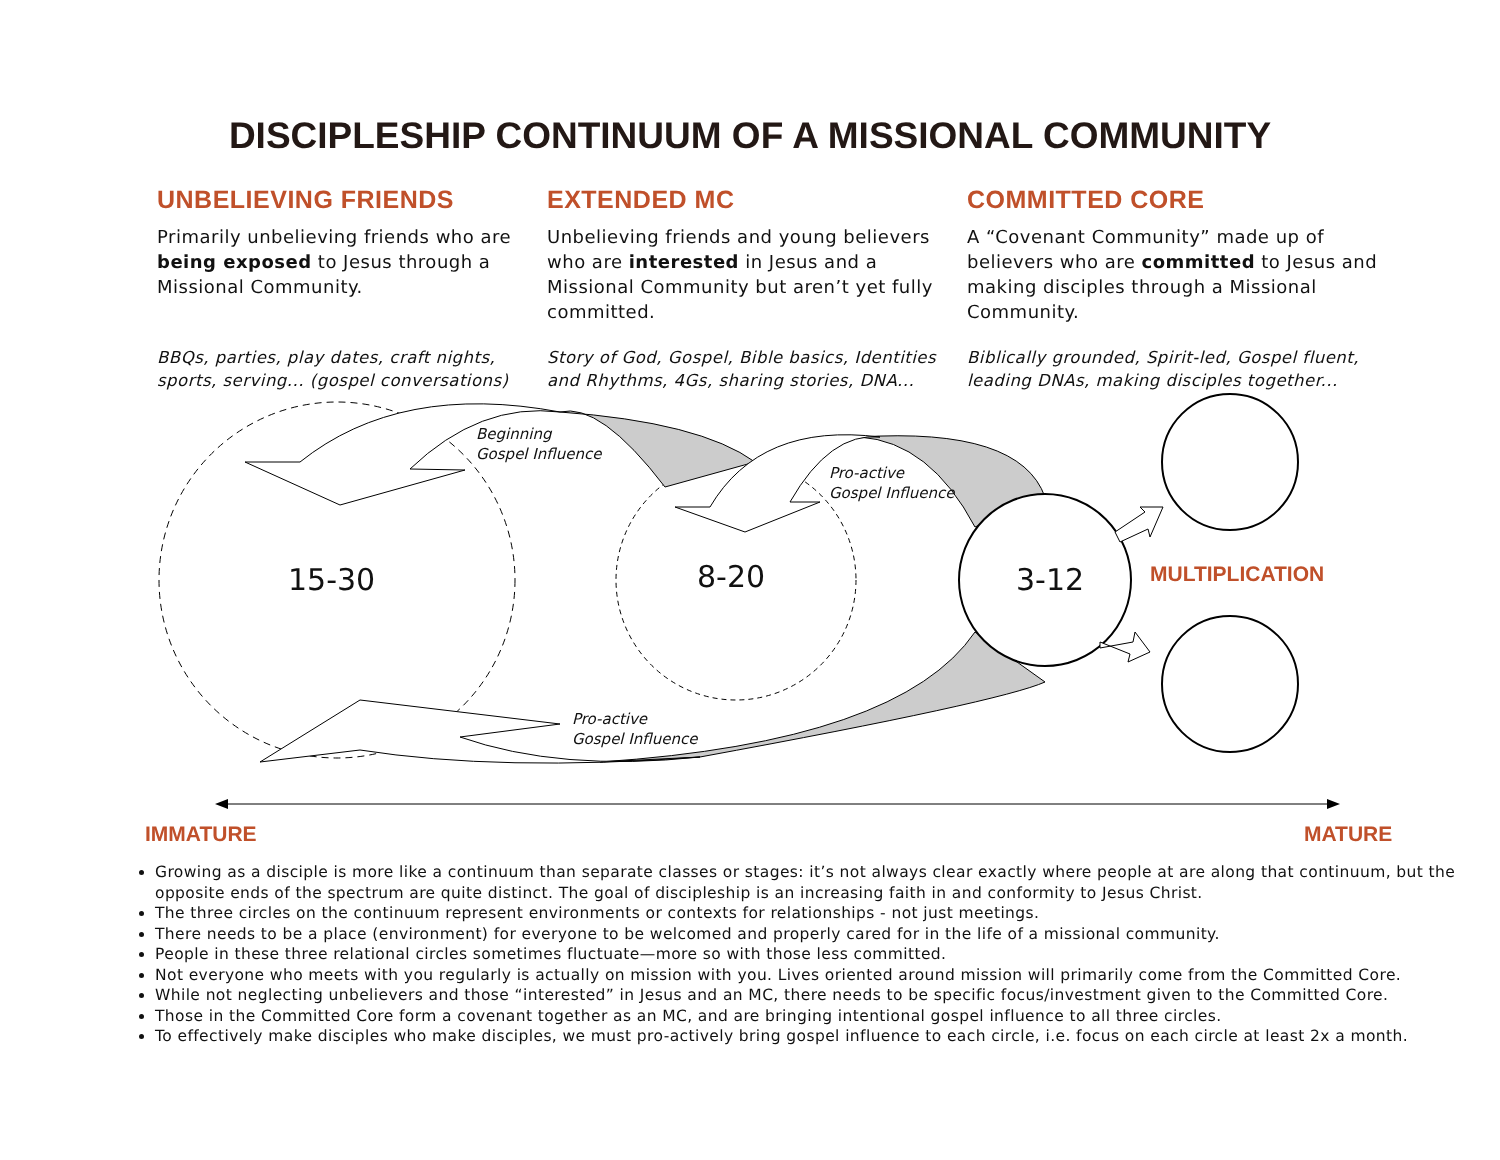DISCIPLESHIP CONTINUUM OF A MISSIONAL COMMUNITY
UNBELIEVING FRIENDS
Primarily unbelieving friends who are being exposed to Jesus through a Missional Community.
BBQs, parties, play dates, craft nights, sports, serving... (gospel conversations)
EXTENDED MC
Unbelieving friends and young believers who are interested in Jesus and a Missional Community but aren’t yet fully committed.
Story of God, Gospel, Bible basics, Identities and Rhythms, 4Gs, sharing stories, DNA...
COMMITTED CORE
A “Covenant Community” made up of believers who are committed to Jesus and making disciples through a Missional Community.
Biblically grounded, Spirit-led, Gospel fluent, leading DNAs, making disciples together...
Beginning
Gospel Influence
Pro-active
Gospel Influence
15-30 8-20 3-12 MULTIPLICATION
Pro-active
Gospel Influence
IMMATURE MATURE
Growing as a disciple is more like a continuum than separate classes or stages: it’s not always clear exactly where people at are along that continuum, but the opposite ends of the spectrum are quite distinct. The goal of discipleship is an increasing faith in and conformity to Jesus Christ.
The three circles on the continuum represent environments or contexts for relationships - not just meetings.
There needs to be a place (environment) for everyone to be welcomed and properly cared for in the life of a missional community.
People in these three relational circles sometimes fluctuate—more so with those less committed.
Not everyone who meets with you regularly is actually on mission with you. Lives oriented around mission will primarily come from the Committed Core.
While not neglecting unbelievers and those “interested” in Jesus and an MC, there needs to be specific focus/investment given to the Committed Core.
Those in the Committed Core form a covenant together as an MC, and are bringing intentional gospel influence to all three circles.
To effectively make disciples who make disciples, we must pro-actively bring gospel influence to each circle, i.e. focus on each circle at least 2x a month.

• • • • • • •

Omit every picture while transcribing the records above exactly.

ANSWER BOX
DISCIPLESHIP CONTINUUM OF A MISSIONAL COMMUNITY
UNBELIEVING FRIENDS
Primarily unbelieving friends who are being exposed to Jesus through a Missional Community.
BBQs, parties, play dates, craft nights, sports, serving... (gospel conversations)
EXTENDED MC
Unbelieving friends and young believers who are interested in Jesus and a Missional Community but aren’t yet fully committed.
Story of God, Gospel, Bible basics, Identities and Rhythms, 4Gs, sharing stories, DNA...
COMMITTED CORE
A “Covenant Community” made up of believers who are committed to Jesus and making disciples through a Missional Community.
Biblically grounded, Spirit-led, Gospel fluent, leading DNAs, making disciples together...
Beginning
Gospel Influence
Pro-active
Gospel Influence
15-30 8-20 3-12 MULTIPLICATION
Pro-active
Gospel Influence
IMMATURE MATURE
Growing as a disciple is more like a continuum than separate classes or stages: it’s not always clear exactly where people at are along that continuum, but the opposite ends of the spectrum are quite distinct. The goal of discipleship is an increasing faith in and conformity to Jesus Christ.
The three circles on the continuum represent environments or contexts for relationships - not just meetings.
There needs to be a place (environment) for everyone to be welcomed and properly cared for in the life of a missional community.
People in these three relational circles sometimes fluctuate—more so with those less committed.
Not everyone who meets with you regularly is actually on mission with you. Lives oriented around mission will primarily come from the Committed Core.
While not neglecting unbelievers and those “interested” in Jesus and an MC, there needs to be specific focus/investment given to the Committed Core.
Those in the Committed Core form a covenant together as an MC, and are bringing intentional gospel influence to all three circles.
To effectively make disciples who make disciples, we must pro-actively bring gospel influence to each circle, i.e. focus on each circle at least 2x a month.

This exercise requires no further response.